Extracted records -
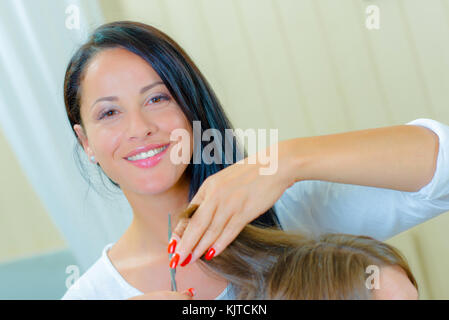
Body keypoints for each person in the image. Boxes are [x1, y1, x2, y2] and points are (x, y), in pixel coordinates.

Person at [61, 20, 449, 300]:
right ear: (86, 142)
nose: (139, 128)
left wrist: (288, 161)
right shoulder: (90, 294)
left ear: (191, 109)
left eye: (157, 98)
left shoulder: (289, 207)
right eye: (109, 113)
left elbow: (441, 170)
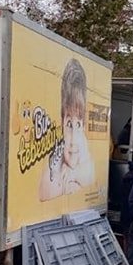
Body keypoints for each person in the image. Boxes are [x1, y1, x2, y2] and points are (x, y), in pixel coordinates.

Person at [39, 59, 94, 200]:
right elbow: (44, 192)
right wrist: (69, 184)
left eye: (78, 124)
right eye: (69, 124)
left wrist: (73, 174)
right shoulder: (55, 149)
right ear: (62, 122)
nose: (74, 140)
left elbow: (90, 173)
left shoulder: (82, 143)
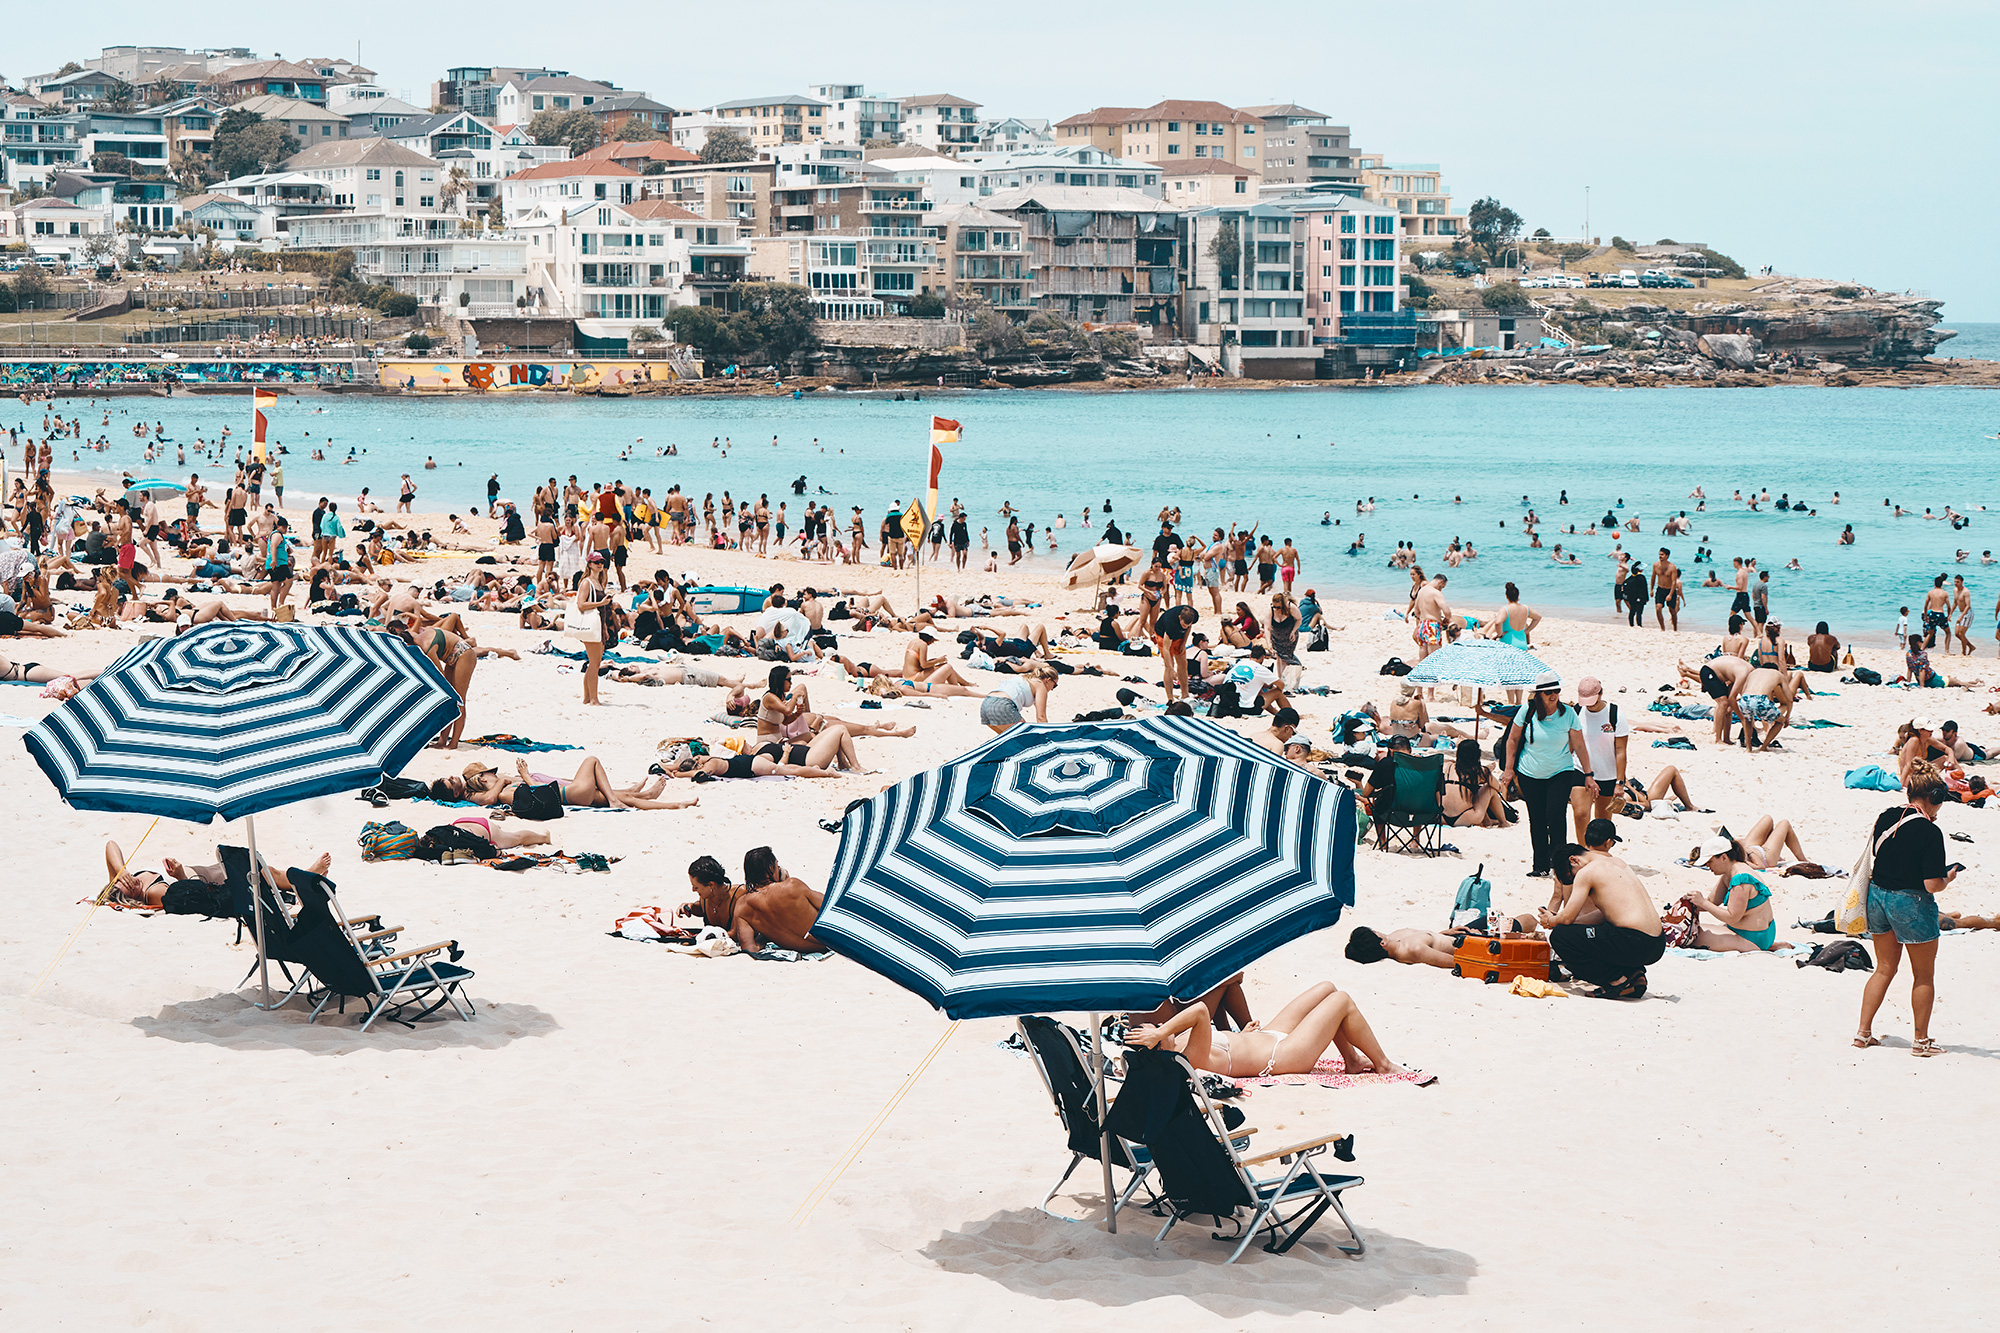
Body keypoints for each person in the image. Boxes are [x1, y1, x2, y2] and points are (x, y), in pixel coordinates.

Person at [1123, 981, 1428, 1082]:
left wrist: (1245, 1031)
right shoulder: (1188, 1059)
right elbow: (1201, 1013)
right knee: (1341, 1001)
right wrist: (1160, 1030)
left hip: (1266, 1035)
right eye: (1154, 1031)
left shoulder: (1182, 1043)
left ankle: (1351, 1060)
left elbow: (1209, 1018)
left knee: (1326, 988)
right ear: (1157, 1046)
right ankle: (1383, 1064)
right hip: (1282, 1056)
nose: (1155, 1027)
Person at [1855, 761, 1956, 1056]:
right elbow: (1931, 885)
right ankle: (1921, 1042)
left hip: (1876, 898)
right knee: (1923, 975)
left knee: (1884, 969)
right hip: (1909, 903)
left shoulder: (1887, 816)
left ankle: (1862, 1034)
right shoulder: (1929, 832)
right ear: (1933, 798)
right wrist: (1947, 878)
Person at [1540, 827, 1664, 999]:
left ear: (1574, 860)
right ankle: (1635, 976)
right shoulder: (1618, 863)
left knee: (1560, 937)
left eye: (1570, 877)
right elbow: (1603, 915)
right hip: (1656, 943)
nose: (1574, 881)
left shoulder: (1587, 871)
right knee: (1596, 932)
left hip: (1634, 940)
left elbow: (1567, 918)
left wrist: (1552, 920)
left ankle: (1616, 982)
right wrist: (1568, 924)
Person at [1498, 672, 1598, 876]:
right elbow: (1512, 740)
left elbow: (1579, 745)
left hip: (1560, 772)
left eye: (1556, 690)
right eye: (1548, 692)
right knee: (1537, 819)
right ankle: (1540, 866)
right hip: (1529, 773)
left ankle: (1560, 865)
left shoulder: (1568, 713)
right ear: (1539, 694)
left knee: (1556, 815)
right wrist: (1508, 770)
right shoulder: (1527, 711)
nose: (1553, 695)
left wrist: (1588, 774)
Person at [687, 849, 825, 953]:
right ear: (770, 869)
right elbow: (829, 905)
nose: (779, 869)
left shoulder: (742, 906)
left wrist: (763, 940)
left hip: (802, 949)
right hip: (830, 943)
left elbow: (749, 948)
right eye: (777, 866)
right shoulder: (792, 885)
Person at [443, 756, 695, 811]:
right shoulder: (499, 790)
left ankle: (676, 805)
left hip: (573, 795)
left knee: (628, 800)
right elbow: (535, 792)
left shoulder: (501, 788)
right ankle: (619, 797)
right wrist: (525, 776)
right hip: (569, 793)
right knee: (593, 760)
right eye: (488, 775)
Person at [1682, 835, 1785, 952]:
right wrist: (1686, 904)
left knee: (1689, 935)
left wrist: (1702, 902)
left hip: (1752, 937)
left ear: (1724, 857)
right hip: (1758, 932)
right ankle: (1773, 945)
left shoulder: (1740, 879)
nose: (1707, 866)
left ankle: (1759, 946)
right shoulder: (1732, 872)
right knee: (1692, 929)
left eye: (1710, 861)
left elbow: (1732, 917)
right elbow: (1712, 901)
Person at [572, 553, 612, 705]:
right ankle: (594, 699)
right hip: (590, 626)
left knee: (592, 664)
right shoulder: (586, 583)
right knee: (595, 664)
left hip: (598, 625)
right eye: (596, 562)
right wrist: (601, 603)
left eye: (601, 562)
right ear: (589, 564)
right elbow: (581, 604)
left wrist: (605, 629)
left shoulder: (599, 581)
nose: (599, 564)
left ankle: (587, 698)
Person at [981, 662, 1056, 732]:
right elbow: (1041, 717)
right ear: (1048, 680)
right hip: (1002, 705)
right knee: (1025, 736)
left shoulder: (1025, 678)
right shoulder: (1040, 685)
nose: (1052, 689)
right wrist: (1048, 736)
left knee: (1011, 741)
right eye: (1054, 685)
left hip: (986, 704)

Required action -
Produce an exact copy of each line of data, skipping embedded images.

Response to the exercise -
Body keypoints for each person in the image. Boxes are [x1, y1, x2, y2] and points are (x, y), in pixel coordinates.

Person at [61, 20, 449, 300]:
right ear: (86, 142)
nose: (139, 128)
left wrist: (288, 161)
right shoulder: (90, 294)
left ear: (191, 109)
left eye: (157, 98)
left shoulder: (289, 207)
right eye: (109, 113)
left elbow: (441, 170)
Body keypoints for each person in the image. Boxes are [x1, y1, x2, y2] and points are (x, y), in pixel coordinates.

Person at [39, 59, 94, 200]:
right elbow: (44, 192)
right wrist: (69, 184)
left eye: (78, 124)
right eye: (69, 124)
left wrist: (73, 174)
right shoulder: (55, 149)
right ear: (62, 122)
nose: (74, 140)
left elbow: (90, 173)
left shoulder: (82, 143)
Body keypoints for each person in the image. Boxes are [x1, y1, x2, y2] and points are (x, y), in pixel coordinates.

Person at [1123, 981, 1428, 1082]:
left wrist: (1245, 1031)
right shoulder: (1188, 1059)
right elbow: (1201, 1013)
right knee: (1341, 1001)
right wrist: (1160, 1030)
left hip: (1266, 1035)
right eye: (1154, 1031)
left shoulder: (1182, 1043)
left ankle: (1351, 1060)
left elbow: (1209, 1018)
left knee: (1326, 988)
right ear: (1157, 1046)
right ankle: (1383, 1064)
right hip: (1282, 1056)
nose: (1155, 1027)
Person at [1855, 761, 1956, 1056]:
right elbow: (1931, 885)
right ankle: (1921, 1042)
left hip: (1876, 898)
right knee: (1923, 975)
left knee: (1884, 969)
right hip: (1909, 903)
left shoulder: (1887, 816)
left ankle: (1862, 1034)
right shoulder: (1929, 832)
right ear: (1933, 798)
right wrist: (1947, 878)
Person at [1540, 827, 1664, 999]:
left ear: (1574, 860)
right ankle: (1635, 976)
right shoulder: (1618, 863)
left knee: (1560, 937)
left eye: (1570, 877)
right elbow: (1603, 915)
right hip: (1656, 943)
nose: (1574, 881)
left shoulder: (1587, 871)
right knee: (1596, 932)
left hip: (1634, 940)
left elbow: (1567, 918)
left wrist: (1552, 920)
left ankle: (1616, 982)
right wrist: (1568, 924)
Person at [1498, 672, 1598, 876]:
right elbow: (1512, 740)
left elbow: (1579, 745)
left hip: (1560, 772)
left eye: (1556, 690)
right eye: (1548, 692)
right knee: (1537, 819)
right ankle: (1540, 866)
right hip: (1529, 773)
left ankle: (1560, 865)
left shoulder: (1568, 713)
right ear: (1539, 694)
left knee: (1556, 815)
right wrist: (1508, 770)
right shoulder: (1527, 711)
nose: (1553, 695)
left wrist: (1588, 774)
Person at [687, 849, 825, 953]:
right ear: (770, 869)
right elbow: (829, 905)
nose: (779, 869)
left shoulder: (742, 906)
left wrist: (763, 940)
left hip: (802, 949)
right hip: (830, 943)
left elbow: (749, 948)
right eye: (777, 866)
right shoulder: (792, 885)
Person at [443, 756, 695, 811]:
right shoulder: (499, 790)
left ankle: (676, 805)
left hip: (573, 795)
left knee: (628, 800)
right elbow: (535, 792)
left shoulder: (501, 788)
right ankle: (619, 797)
right wrist: (525, 776)
right hip: (569, 793)
right knee: (593, 760)
right eye: (488, 775)
Person at [1682, 835, 1785, 952]:
right wrist: (1686, 904)
left knee: (1689, 935)
left wrist: (1702, 902)
left hip: (1752, 937)
left ear: (1724, 857)
right hip: (1758, 932)
right ankle: (1773, 945)
left shoulder: (1740, 879)
nose: (1707, 866)
left ankle: (1759, 946)
right shoulder: (1732, 872)
right knee: (1692, 929)
left eye: (1710, 861)
left elbow: (1732, 917)
right elbow: (1712, 901)
Person at [572, 553, 612, 705]:
right ankle: (594, 699)
right hip: (590, 626)
left knee: (592, 664)
right shoulder: (586, 583)
right knee: (595, 664)
left hip: (598, 625)
right eye: (596, 562)
right wrist: (601, 603)
left eye: (601, 562)
right ear: (589, 564)
right elbow: (581, 604)
left wrist: (605, 629)
left shoulder: (599, 581)
nose: (599, 564)
left ankle: (587, 698)
Person at [981, 662, 1056, 732]:
right elbow: (1041, 717)
right ear: (1048, 680)
right hip: (1002, 705)
right knee: (1025, 736)
left shoulder: (1025, 678)
right shoulder: (1040, 685)
nose: (1052, 689)
right wrist: (1048, 736)
left knee: (1011, 741)
right eye: (1054, 685)
left hip: (986, 704)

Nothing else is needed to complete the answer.